The play here seems pretty evidence, if I may assume. Apple creates an interface that is generalized enough so you can easily swap models, and while Claude is preferred by Apple today, it may be any provider or even local models in the future, and the APIs the developers use remain the same, so "migration" becomes easier.
for the on-device model, yes it runs on the Neural Engine (at the moment) so a newer chip means faster, cheaper local inference. For the server side path this Claude package is about your machine is irrelevant since it's a network call. The same API covers both, so "best machine for AI" only bites when the session is actually local.

But we can imagine that the balance of what's on-device vs what's remote will move continuously towards the former as time, improved HW and improved local models keep progressing

I would think so, as “use” doesn’t specify implementation. If you use a word processor it may be running locally or remotely.

From a user’s perspective, it doesn’t matter.

Apple's been trying to make the marketing appeal that "Private Compute Cloud" is also a hardware project. Given it seems to rely on low level details of device Hardware Security Modules, it's maybe even at least a little bit more than just "marketing spin".
looks like it is not "Private iCloud Compute" at all.

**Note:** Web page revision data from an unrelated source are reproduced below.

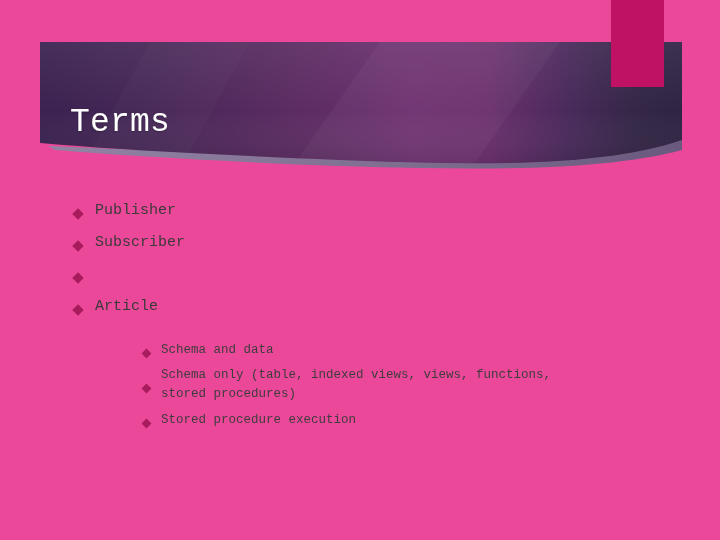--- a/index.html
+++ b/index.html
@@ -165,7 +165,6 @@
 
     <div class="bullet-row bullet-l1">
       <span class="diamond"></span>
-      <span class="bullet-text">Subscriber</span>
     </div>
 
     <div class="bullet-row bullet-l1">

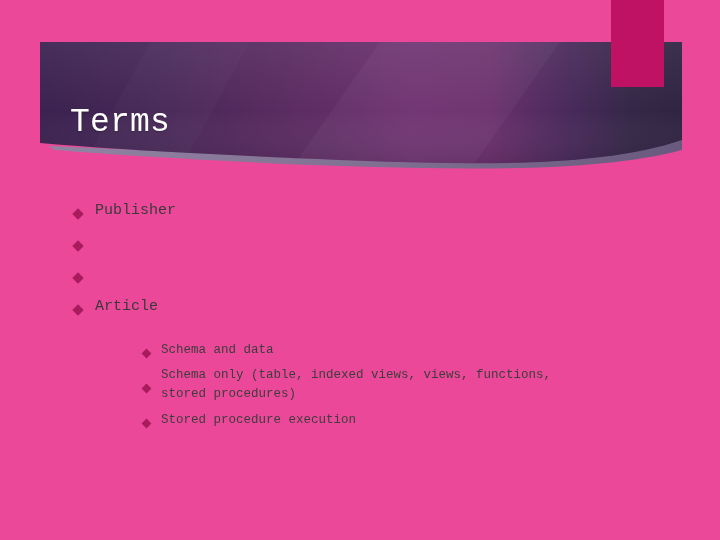--- a/index.html
+++ b/index.html
@@ -173,7 +173,7 @@
 
     <div class="bullet-row bullet-l1">
       <span class="diamond"></span>
-      <span class="bullet-text">Article</span>
+      <span class="bullet-text">Gateway</span>
     </div>
 
     <div style="height:14px"></div>

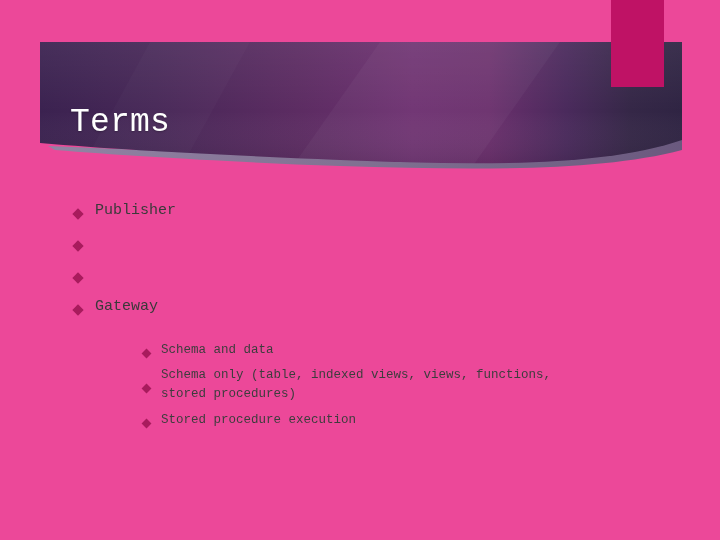--- a/index.html
+++ b/index.html
@@ -62,7 +62,6 @@
   .bullet-l2 {
     padding-left: 105px;
     min-height: 29px;
-    margin-left: 38px;
   }
 
   .diamond {

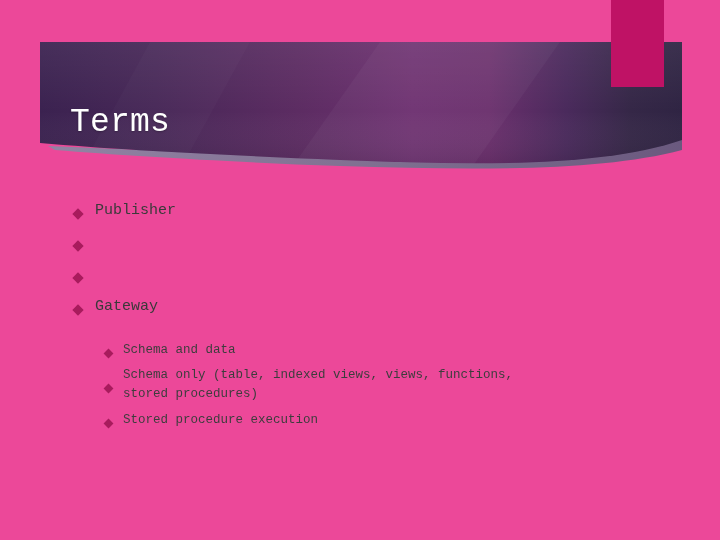--- a/index.html
+++ b/index.html
@@ -184,12 +184,12 @@
 
     <div class="bullet-row bullet-l2">
       <span class="diamond"></span>
-      <span class="bullet-text">Schema only (table, indexed views, views, functions, stored procedures)</span>
+      <span class="bullet-text">Stored procedure execution</span>
     </div>
 
     <div class="bullet-row bullet-l2">
       <span class="diamond"></span>
-      <span class="bullet-text">Stored procedure execution</span>
+      <span class="bullet-text">Schema only (table, indexed views, views, functions, stored procedures)</span>
     </div>
 
   </div>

Anthropic literally says "Requests go directly from your app to the Claude API; Apple is not in the request path and does not see prompts or responses." — Apple straight up lied

No, that post is about Claude for Foundation Models. That is not the same as Apple Intelligence.

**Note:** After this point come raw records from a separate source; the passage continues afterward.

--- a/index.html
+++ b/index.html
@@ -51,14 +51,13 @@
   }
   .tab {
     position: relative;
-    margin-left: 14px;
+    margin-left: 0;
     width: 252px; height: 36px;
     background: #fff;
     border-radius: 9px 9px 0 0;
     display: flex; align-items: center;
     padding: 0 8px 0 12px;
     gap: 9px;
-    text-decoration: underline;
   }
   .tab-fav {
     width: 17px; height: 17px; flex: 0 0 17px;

the Swift package for Claude for Foundation Models is about sending calls to Claude. That had nothing to do with Apples models which do use local models and models on Private Cloud Compute.

Your accusation that "Apple straight up lied" is based on misunderstanding TFA.

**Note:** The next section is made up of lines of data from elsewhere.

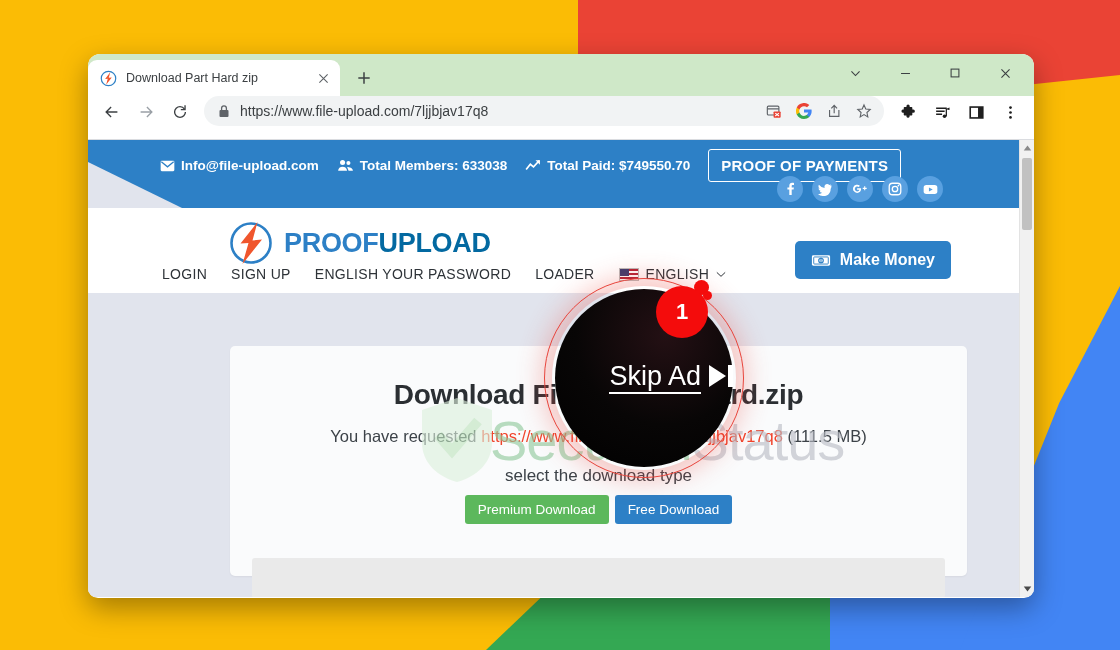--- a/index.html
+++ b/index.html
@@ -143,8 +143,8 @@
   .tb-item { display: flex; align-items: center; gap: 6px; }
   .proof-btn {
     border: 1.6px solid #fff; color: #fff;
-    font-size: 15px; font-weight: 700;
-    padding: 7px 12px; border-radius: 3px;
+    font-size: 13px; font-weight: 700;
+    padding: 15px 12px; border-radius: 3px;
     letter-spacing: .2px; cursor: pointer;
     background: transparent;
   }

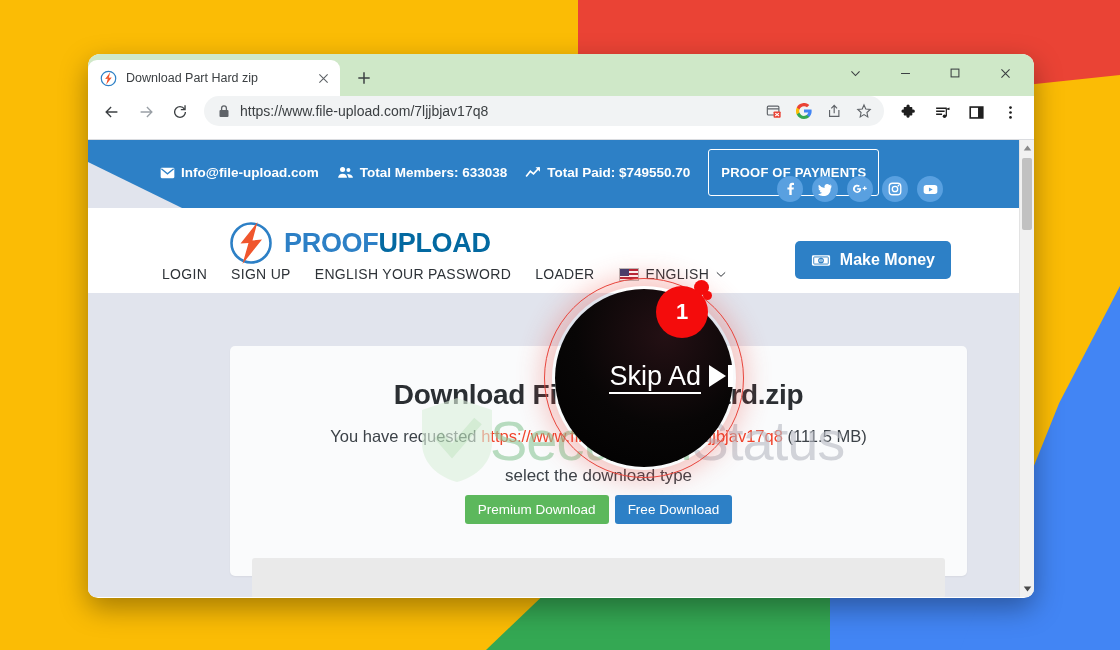--- a/index.html
+++ b/index.html
@@ -184,8 +184,8 @@
   }
   .navrow {
     position: absolute; left: 0; right: 0; top: 58px;
-    display: flex; align-items: center; gap: 24px;
-    padding-left: 74px;
+    display: flex; align-items: center; 
+    padding-left: 120px;
     font-size: 14px; letter-spacing: .3px;
     color: #2e3338;
     text-align: center;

"... technically, I did not have sex with her!"

this is a blurry line. when factual statements are so confusing (deliberately? we well never know), there is not much difference between lie and technically-turth ful misdirection. harm is done. ill-intent is likely present.

you can burry "facts" into thousands pages long T&C (apple is infamous for) nobody reads. and claim "you agreed to that!". nobody does, nobody did. technically this is correct and truthful, but harmful ill-intent against user pulling power to corporate entity as much as it can.

same here, apple would "technically" not lie, but annouce their products and build their API confusing to their advantage (upselling features that do not exit).

when you have to fight over word definitions, it is a red flag.